Zweisprachigkeit in Gefahr: Wie positioniert sich Andreas Colli von „Wir Bürger“?
Obwohl die Zweisprachigkeit ein Symbol für den Schutz der deutschsprachigen Bevölkerung sein soll, fühlen sich viele Bürger längst als Bittsteller. Die jüngsten Vorfälle rund um die Agentur der Einnahmen sind nur die Spitze des Eisbergs: Termine können online nur auf Italienisch gebucht werden, deutsche Anträge sind Fehlanzeige. Und dies in einem Land, dessen Autonomie weltweit als Vorbild gilt?
In einer neuen Artikelserie beleuchtet UT24 die schleichende Aushöhlung eines Grundrechts, fragt nach Verantwortlichkeiten und fordert Antworten von den politischen Entscheidungsträgern im Landtag.
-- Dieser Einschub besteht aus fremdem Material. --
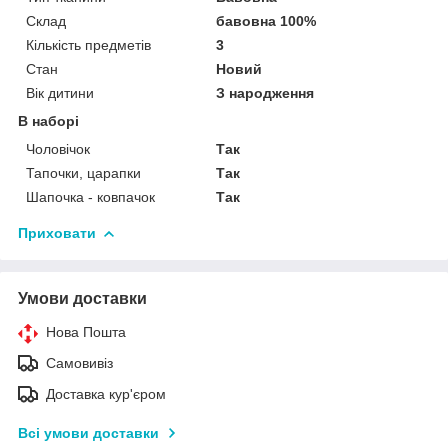
Склад
бавовна 100%
Кількість предметів
3
Стан
Новий
Вік дитини
З народження
В наборі
Чоловічок
Так
Тапочки, царапки
Так
Шапочка - ковпачок
Так
Приховати
Умови доставки
Нова Пошта
Самовивіз
Доставка кур'єром
Всі умови доставки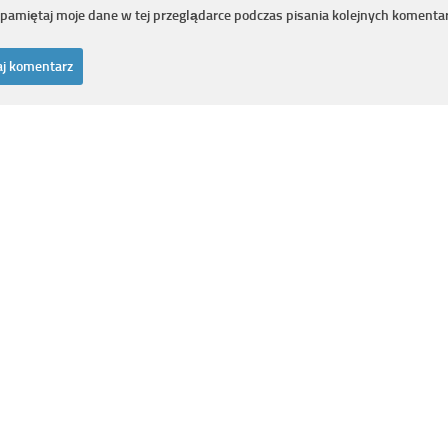
pamiętaj moje dane w tej przeglądarce podczas pisania kolejnych komentar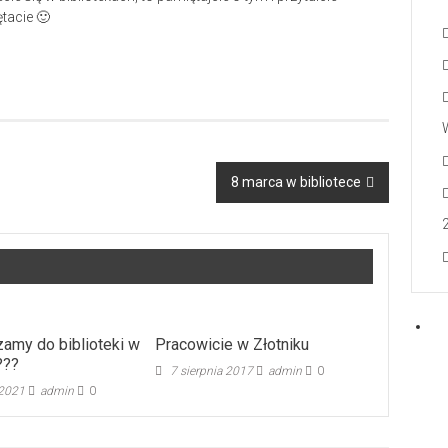
tacie 🙂
8 marca w bibliotece
amy do biblioteki w
Pracowicie w Złotniku
???
7 sierpnia 2017
admin
0
 2021
admin
0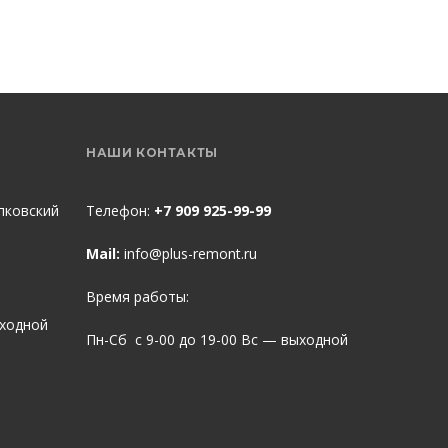
НАШИ КОНТАКТЫ
пковский
Телефон:
+7 909 925-99-99
Mail:
info@plus-remont.ru
Время работы:
ыходной
Пн-Сб с 9-00 до 19-00 Вс — выходной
Denn eines steht fest: Die Zukunft der Autonomie hängt auch davon ab, ob das Versprechen der Zweisprachigkeit gehalten wird – oder ob es nur auf dem Papier existiert. Heute mit Andreas Colli von „Wir Bürger“.
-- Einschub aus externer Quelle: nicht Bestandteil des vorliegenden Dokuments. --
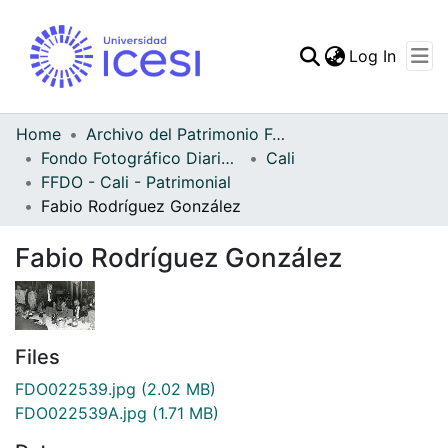
(curren
Log In
Communities & Collec
All of DSpace
Home
Archivo del Patrimonio Fotográfico y Fílmico del Valle del Cauca
Fondo Fotográfico Diario Occidente
Cali
Statistics
FFDO - Cali - Patrimonial
Fabio Rodríguez González
Fabio Rodríguez González
Files
FDO022539.jpg
(2.02 MB)
FDO022539A.jpg
(1.71 MB)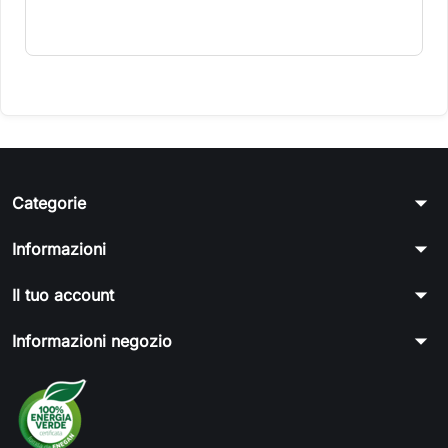
arrow_drop_down
Categorie
arrow_drop_down
Informazioni
arrow_drop_down
Il tuo account
arrow_drop_down
Informazioni negozio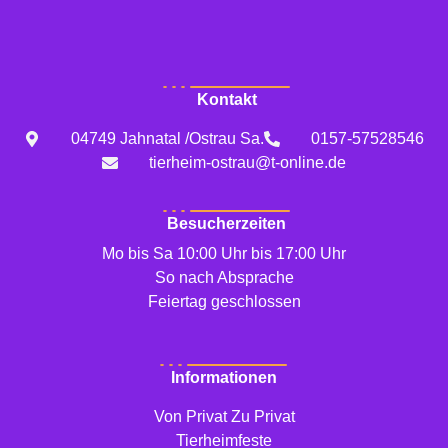
Kontakt
04749 Jahnatal /Ostrau Sa.
0157-57528546
tierheim-ostrau@t-online.de
Besucherzeiten
Mo bis Sa 10:00 Uhr bis 17:00 Uhr
So nach Absprache
Feiertag geschlossen
Informationen
Von Privat Zu Privat
Tierheimfeste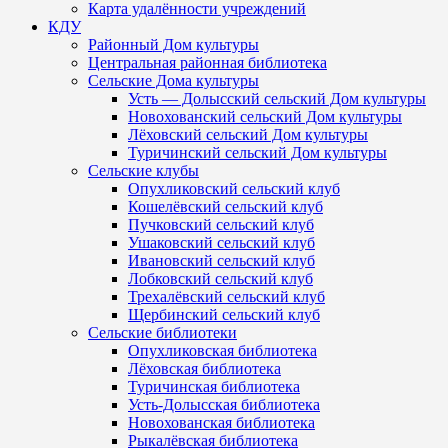
Карта удалённости учреждений
КДУ
Районный Дом культуры
Центральная районная библиотека
Сельские Дома культуры
Усть — Долысский сельский Дом культуры
Новохованский сельский Дом культуры
Лёховский сельский Дом культуры
Туричинский сельский Дом культуры
Сельские клубы
Опухликовский сельский клуб
Кошелёвский сельский клуб
Пучковский сельский клуб
Ушаковский сельский клуб
Ивановский сельский клуб
Лобковский сельский клуб
Трехалёвский сельский клуб
Щербинский сельский клуб
Сельские библиотеки
Опухликовская библиотека
Лёховская библиотека
Туричинская библиотека
Усть-Долысская библиотека
Новохованская библиотека
Рыкалёвская библиотека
Wie bewerten Sie die Tatsache, dass deutschsprachige Bürger in Südtirol bei staatlichen Einrichtungen wie der Agentur der Einnahmen systematisch benachteiligt werden? Halten Sie diesen Zustand gegenüber der deutschen Bevölkerung für fair und vertretbar?
Selbstverständlich muss der Gebrauch der deutschen Sprache für all jene Personen garantiert sein, welche dieses Recht in Anspruch nehmen wollen. Die öffentliche Hand hat deshalb alles in ihrer Macht Stehende zu tun, um den Gebrauch der Muttersprache in unserem Land zu garantieren. Deshalb ist die Zweisprachigkeitspflicht grundsätzlich immer einzuhalten. Das von Ihnen genannte Beispiel „Agentur der Einnahmen“ kenne ich leider nicht und erlaube mir deshalb in diesem spezifischen Fall auch keine Bewertung. Aus meiner Zeit als Bürgermeister weiß ich jedoch, dass das mit der Zweisprachigkeit in einigen Situationen nicht einfach zu bewältigen ist. Als im Altersheim für die Betreuung unserer älteren Mitbürger Personal fehlte, so stand man vor der Entscheidung, entweder auch Mitarbeiter ohne Zweisprachigkeit zuzulassen oder den Dienst nicht mehr angemessen garantieren zu können. Ich habe mich deshalb damals als Bürgermeister auch entschieden, Mitarbeiter zu verpflichten, die diese Voraussetzung nicht erfüllen konnten.  Es hängt also immer von der jeweiligen (Not)Situation ab.
Welche konkreten Maßnahmen werden Sie ergreifen, um sicherzustellen, dass die deutsche Sprache in öffentlichen Einrichtungen den ihr gebührenden Platz erhält? Wie sieht Ihr Einsatz für die Zweisprachigkeitspflicht aus?
Diese Frage ist eigentlich schon klar per Gesetz geregelt.  Ich denke, wenn davon abgewichen wird, so muss es schon einen triftigen nachvollziehbaren Grund geben, ansonsten ist das Gesetz natürlich anzuwenden.  Ich persönlich glaube, dass immer dort, wo kein Notzustand herrscht, die Anwendung der Zweisprachigkeit ohne Wenn und Aber zu garantieren ist.
Was sagen Sie den Bürgern, die sich von öffentlichen Institutionen im Stich gelassen fühlen und den Eindruck haben, dass die deutsche Sprache systematisch ignoriert wird? Welche Verantwortung trägt die Politik hier?
Der Bürger sollte immer das Recht haben, in ihrer Muttersprache mit den Ämtern kommunizieren zu können. In der Peripherie ist das noch wichtiger als in den Ballungsgebieten. Die Politik hat in meinen Augen dafür zu sorgen, dass einerseits die Muttersprache verwendet werden kann und andererseits auch die Dienste für den Bürger garantiert werden können.
Halten Sie es für gerecht, dass trotz zahlreicher gemeldeter Verstöße gegen die Zweisprachigkeitspflicht keine Strafen verhängt werden? Welche Schritte werden Sie setzen, um sicherzustellen, dass der Schutz der deutschen Sprache nicht länger nur auf dem Papier existiert?
Da ich die von Ihnen genannten „Verstöße“ nicht kenne, erlaube ich mir auch keine Beurteilung. Oftmals sieht die Sache, wenn man die Hintergründe kennt, anders aus als bei einer oberflächlichen Bewertung. Deshalb bitte ich um Verständnis, wenn ich dazu nicht Stellung nehmen kann. Der Grundsatz, dass die deutsche Sprache auch angewandt werden kann, ist einzuhalten.